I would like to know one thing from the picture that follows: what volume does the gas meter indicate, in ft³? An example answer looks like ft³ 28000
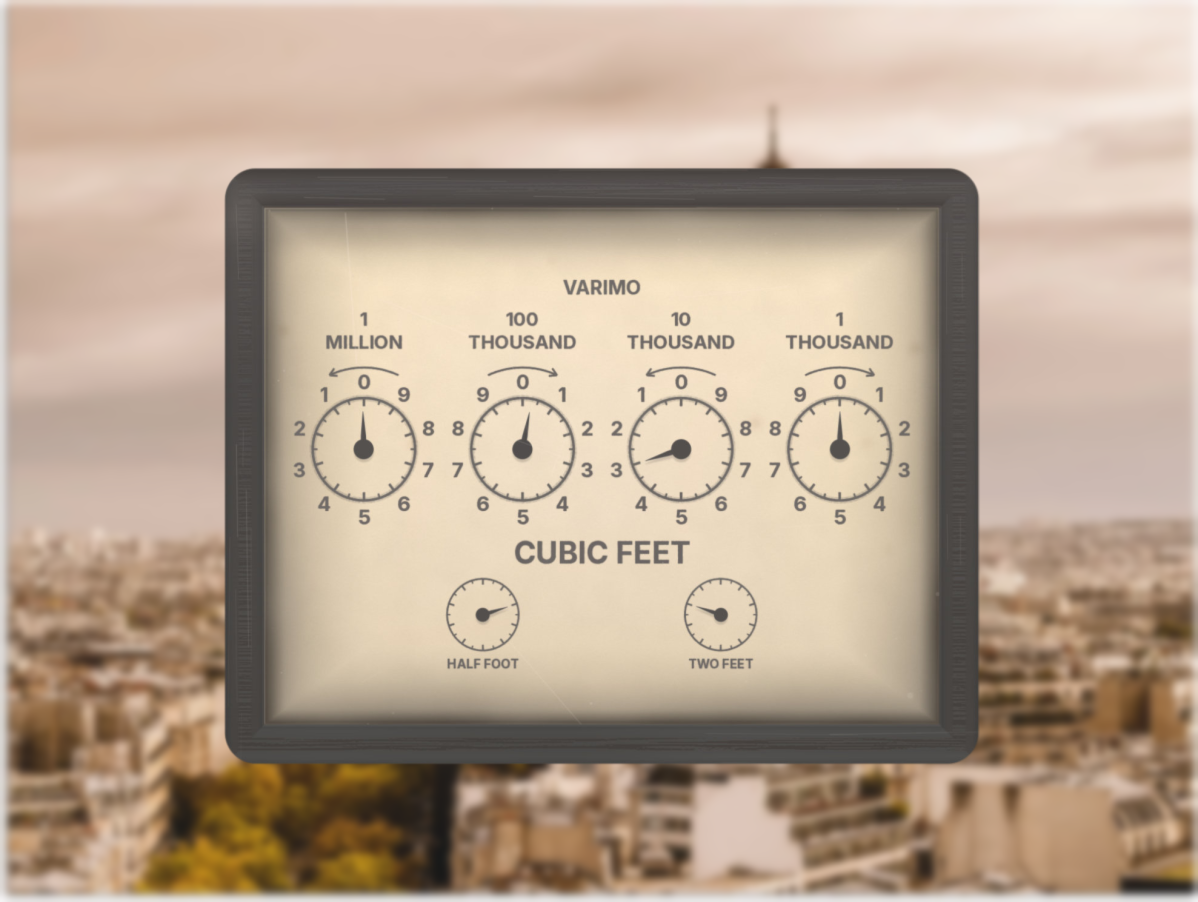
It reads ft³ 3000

* * *

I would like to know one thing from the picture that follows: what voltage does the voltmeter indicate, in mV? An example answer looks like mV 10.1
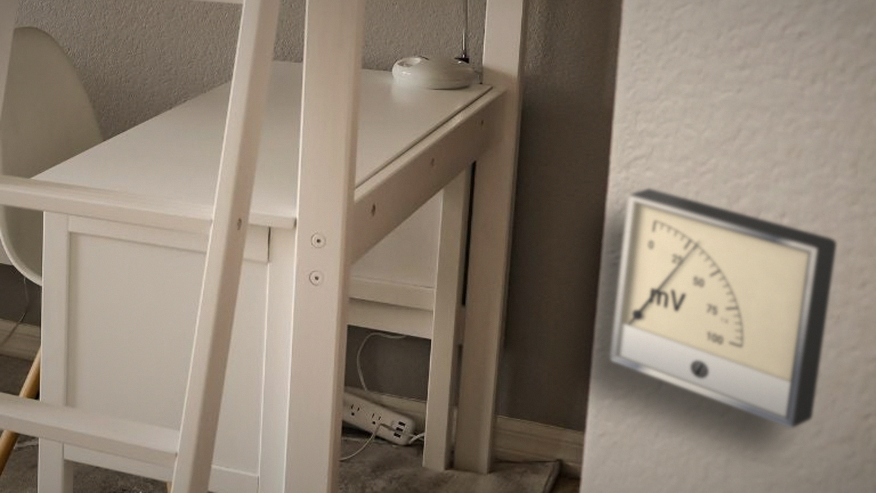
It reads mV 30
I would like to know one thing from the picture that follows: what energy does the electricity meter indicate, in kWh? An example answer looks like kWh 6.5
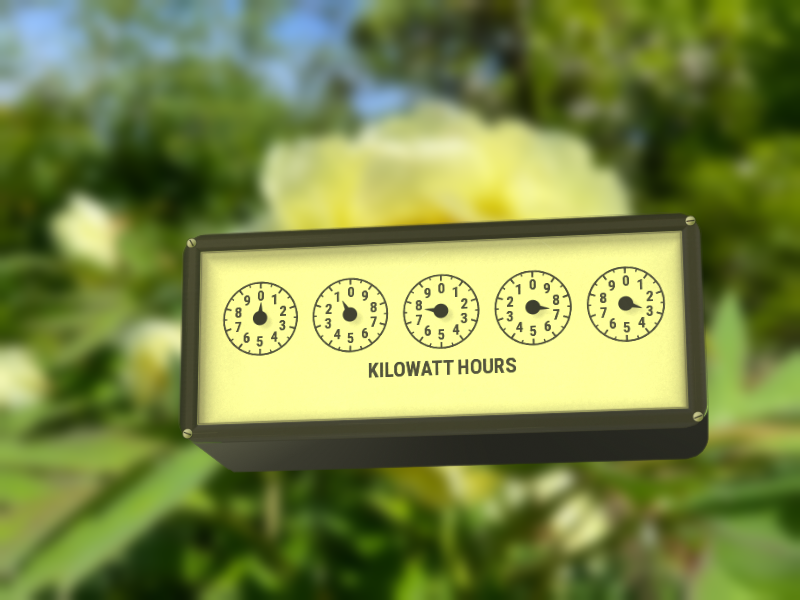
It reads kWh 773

- What you should do
Please recast the entries from the line containing "like mV 10.1" down through the line containing "It reads kWh 773", both included, as a two-column CSV with the headers "prompt" and "reading", one row per entry and each field quoted, with line breaks turned into spaces. Leave the pictures out.

- Solution to the problem
prompt,reading
"I would like to know one thing from the picture that follows: what voltage does the voltmeter indicate, in mV? An example answer looks like mV 10.1 It reads","mV 30"
"I would like to know one thing from the picture that follows: what energy does the electricity meter indicate, in kWh? An example answer looks like kWh 6.5 It reads","kWh 773"